Why do C and Java round floats differently?

Question

Consider the floating point number 0.644696875. Let's convert it to a string with eight decimals using Java and C:

Java

import java.lang.Math;
public class RoundExample{
     public static void main(String[] args){
        System.out.println(String.format("%10.8f",0.644696875));
     }
}

result: 0.6446968 8

try it yourself: http://tpcg.io/oszC0w

C

#include <stdio.h>

int main()
{
    printf("%10.8f", 0.644696875); //double to string
    return 0;
}

result: 0.6446968 7

try it yourself: http://tpcg.io/fQqSRF

The Question

Why is the last digit different?

Background

The number 0.644696875 cannot be represented exactly as a machine number. It is represented as the fraction 2903456606016923 / 4503599627370496 which has a value of 0.6446968749999999

This is admittedly an edge case. But I am really curious as to the source of the difference.

Related: https://mathematica.stackexchange.com/questions/204359/is-numberform-double-rounding-numbers

Answer 1

Conclusion

The Java specification requires a troublesome double rounding in this situation. The number 0.6446968749999999470645661858725361526012420654296875 is first converted to 0.644696875 and then rounded to 0.64469688.
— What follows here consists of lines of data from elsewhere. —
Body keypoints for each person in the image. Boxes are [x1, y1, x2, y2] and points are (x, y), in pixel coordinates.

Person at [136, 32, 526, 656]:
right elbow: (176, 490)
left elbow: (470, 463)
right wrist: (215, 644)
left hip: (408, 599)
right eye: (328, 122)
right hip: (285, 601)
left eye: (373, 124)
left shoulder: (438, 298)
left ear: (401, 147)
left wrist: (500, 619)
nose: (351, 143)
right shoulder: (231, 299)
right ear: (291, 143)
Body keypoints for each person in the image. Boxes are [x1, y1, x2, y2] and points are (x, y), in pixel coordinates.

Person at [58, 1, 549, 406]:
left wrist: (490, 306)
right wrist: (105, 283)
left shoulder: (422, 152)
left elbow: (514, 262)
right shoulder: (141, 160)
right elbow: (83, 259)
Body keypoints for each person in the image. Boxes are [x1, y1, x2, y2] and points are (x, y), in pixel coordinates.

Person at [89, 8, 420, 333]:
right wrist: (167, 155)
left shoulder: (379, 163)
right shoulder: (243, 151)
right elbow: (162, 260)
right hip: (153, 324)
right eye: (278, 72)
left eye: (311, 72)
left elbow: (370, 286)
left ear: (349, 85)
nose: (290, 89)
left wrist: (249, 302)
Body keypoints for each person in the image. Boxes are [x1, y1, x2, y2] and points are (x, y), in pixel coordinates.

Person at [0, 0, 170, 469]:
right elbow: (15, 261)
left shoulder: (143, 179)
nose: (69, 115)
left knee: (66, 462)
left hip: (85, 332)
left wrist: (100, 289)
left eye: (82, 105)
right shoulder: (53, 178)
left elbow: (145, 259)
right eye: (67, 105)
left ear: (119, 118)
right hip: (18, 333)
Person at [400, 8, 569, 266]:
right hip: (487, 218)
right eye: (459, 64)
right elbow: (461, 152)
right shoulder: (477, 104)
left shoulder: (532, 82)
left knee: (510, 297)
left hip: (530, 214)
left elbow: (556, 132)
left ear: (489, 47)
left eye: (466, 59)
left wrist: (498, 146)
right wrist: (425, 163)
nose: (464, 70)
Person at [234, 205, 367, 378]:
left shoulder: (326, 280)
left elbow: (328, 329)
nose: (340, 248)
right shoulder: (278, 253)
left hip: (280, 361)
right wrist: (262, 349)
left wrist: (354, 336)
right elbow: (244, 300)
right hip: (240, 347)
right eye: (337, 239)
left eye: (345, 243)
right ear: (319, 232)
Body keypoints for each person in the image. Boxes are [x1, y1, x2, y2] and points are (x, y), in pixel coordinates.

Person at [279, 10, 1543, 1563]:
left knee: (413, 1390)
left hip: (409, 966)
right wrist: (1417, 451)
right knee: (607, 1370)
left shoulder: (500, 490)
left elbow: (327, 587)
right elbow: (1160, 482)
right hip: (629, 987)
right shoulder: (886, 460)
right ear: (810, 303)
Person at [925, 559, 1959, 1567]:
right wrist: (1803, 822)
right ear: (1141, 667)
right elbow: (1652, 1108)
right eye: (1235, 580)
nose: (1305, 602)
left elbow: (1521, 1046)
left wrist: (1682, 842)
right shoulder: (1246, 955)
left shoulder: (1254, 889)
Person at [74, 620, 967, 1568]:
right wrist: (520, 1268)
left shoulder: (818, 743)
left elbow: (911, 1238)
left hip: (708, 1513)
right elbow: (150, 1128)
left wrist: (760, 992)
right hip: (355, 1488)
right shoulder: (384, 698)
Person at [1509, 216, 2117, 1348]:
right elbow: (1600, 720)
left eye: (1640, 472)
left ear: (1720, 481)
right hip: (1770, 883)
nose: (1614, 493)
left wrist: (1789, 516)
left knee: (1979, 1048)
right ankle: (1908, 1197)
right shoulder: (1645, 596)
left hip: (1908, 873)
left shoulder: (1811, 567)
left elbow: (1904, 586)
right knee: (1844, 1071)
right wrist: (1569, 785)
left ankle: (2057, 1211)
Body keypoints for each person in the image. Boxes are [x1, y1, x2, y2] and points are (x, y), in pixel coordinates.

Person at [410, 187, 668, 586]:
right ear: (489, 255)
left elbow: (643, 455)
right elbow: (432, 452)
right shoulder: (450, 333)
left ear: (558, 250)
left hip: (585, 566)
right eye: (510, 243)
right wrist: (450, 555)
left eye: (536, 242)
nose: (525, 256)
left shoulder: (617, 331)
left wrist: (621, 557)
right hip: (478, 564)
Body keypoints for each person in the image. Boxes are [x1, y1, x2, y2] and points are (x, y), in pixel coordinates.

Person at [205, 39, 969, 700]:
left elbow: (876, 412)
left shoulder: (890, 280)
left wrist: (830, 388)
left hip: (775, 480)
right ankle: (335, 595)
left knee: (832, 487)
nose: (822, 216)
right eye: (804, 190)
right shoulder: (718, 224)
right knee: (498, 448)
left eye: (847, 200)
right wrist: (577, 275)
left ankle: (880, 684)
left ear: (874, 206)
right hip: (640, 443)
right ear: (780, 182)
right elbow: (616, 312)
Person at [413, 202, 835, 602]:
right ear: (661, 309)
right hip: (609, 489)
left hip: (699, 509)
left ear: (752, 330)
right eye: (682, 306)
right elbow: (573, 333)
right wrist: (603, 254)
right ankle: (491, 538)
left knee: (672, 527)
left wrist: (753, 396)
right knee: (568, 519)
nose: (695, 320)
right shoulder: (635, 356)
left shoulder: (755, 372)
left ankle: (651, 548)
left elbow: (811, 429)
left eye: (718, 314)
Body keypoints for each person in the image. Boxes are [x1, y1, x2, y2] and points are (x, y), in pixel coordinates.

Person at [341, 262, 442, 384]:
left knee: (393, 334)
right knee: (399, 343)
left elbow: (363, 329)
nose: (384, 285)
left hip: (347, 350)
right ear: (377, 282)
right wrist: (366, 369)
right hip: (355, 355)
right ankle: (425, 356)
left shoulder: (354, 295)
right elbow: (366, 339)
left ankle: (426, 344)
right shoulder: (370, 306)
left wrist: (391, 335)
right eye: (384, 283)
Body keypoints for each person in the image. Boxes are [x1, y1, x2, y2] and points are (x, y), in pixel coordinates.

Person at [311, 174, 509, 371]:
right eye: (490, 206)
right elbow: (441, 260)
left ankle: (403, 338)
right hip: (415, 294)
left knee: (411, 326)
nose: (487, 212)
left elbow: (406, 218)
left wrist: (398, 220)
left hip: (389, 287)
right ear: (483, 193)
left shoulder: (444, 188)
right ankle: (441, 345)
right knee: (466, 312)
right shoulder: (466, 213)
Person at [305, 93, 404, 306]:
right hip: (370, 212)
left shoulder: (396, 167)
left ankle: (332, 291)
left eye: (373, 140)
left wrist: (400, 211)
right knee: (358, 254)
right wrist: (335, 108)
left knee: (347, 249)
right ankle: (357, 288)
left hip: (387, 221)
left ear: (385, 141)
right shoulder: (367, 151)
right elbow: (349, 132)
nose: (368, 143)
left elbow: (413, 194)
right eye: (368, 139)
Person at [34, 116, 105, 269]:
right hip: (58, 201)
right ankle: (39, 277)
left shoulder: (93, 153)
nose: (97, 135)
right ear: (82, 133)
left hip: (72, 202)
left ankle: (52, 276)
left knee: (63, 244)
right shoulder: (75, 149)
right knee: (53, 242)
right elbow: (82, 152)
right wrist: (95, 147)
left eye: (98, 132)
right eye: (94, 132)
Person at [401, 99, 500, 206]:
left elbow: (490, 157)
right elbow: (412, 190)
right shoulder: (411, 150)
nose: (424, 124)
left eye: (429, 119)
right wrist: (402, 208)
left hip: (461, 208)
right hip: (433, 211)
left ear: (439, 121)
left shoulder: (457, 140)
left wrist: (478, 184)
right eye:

In contrast, the C implementation simply rounds 0.6446968749999999470645661858725361526012420654296875 directly to eight digits, producing 0.64469687.

Preliminaries

For Double , Java uses IEEE-754 basic 64-bit binary floating-point. In this format, the value nearest the number in the source text, 0.644696875, is 0.6446968749999999470645661858725361526012420654296875, and I believe this is the actual value to be formatted with String.format("%10.8f",0.644696875) . ¹

What the Java Specification Says

The documentation for formatting with the Double type and f format says:

… If the precision is less than the number of digits which would appear after the decimal point in the string returned by Float.toString(float) or Double.toString(double) respectively, then the value will be rounded using the round half up algorithm. Otherwise, zeros may be appended to reach the precision…

Let's consider “the string returned by … Double.toString(double) ”. For the number 0.6446968749999999470645661858725361526012420654296875, this string is “0.644696875”. This is because the Java specification says that toString produces just enough decimal digits to uniquely distinguish the number within the set of Double values , and “0.644696875” has just enough digits in this case. ²

That number has nine digits after the decimal point, and "%10.8f" requests eight, so the passage quoted above says “the value” is rounded. Which value does it mean—the actual operand of format , which is 0.6446968749999999470645661858725361526012420654296875, or that string it mentions, “0.644696875”? Since the latter is not a numeric value, I would have expected “the value” to mean the former. However, the second sentence says “Otherwise [that is, if more digits are requested], zeros may be appended…” If we were using the actual operand of format , we would show its digits, not use zeros. But, if we take the string as a numeric value, its decimal representation would have only zeros after the digits shown in it. So it seems this is the interpretation intended, and Java implementations appear to conform to that.

So, to format this number with "%10.8f" , we first convert it to 0.644696875 and then round it using the round half up rule, which produces 0.64469688.

This is a bad specification because:

• It requires two roundings, which can increase the error.
• The roundings occur in hard-to-predict and hard-to-control places. Some values will be rounded after two decimal places. Some will be rounded after 13. A program cannot easily predict this or adjust for it.

(Also, it is a shame they wrote zeros “may be” appended. Why not “Otherwise, zeros are appended to reach the precision”? With “may”, it seems like they are giving the implementation a choice, although I suspect they meant the “may” is predicated on whether zeros are needed to reach the precision, not on whether the implementor chooses to append them.)

Footnote

¹ When 0.644696875 in the source text is converted to Double , I believe the result should be the nearest value representable in the Double format. (I have not located this in the Java documentation, but it fits the Java philosophy of requiring implementations to behave identically, and I suspect the conversion is done in accordance with Double.valueOf(String s) , which does require this .) The nearest Double to 0.644696875 is 0.6446968749999999470645661858725361526012420654296875.

² With fewer digits, the seven-digit 0.64469687 is insufficient because the Double value closest to it is 0.6446968 699999999774519210404832847416400909423828125 . So eight digits are needed to uniquely distinguish 0.6446968 749999999470645661858725361526012420654296875 .

Answer 2

Likely what's happening here is they're using slightly different methods for converting the number to a string, which introduces a rounding error. It's also possible that the method by which the string is converted to a float during compilation is different between them, which again, can give slightly different values due to rounding.

Remember though, float has 24 bits of accuracy for its fraction, which comes out to ~7.22 decimal digits [log10(2)*24], and the first 7 digits agree between them, so it's just the last few least significant bits that are different.

Welcome to the fun world of Floating Point Math, where 2+2 does not always equal 4.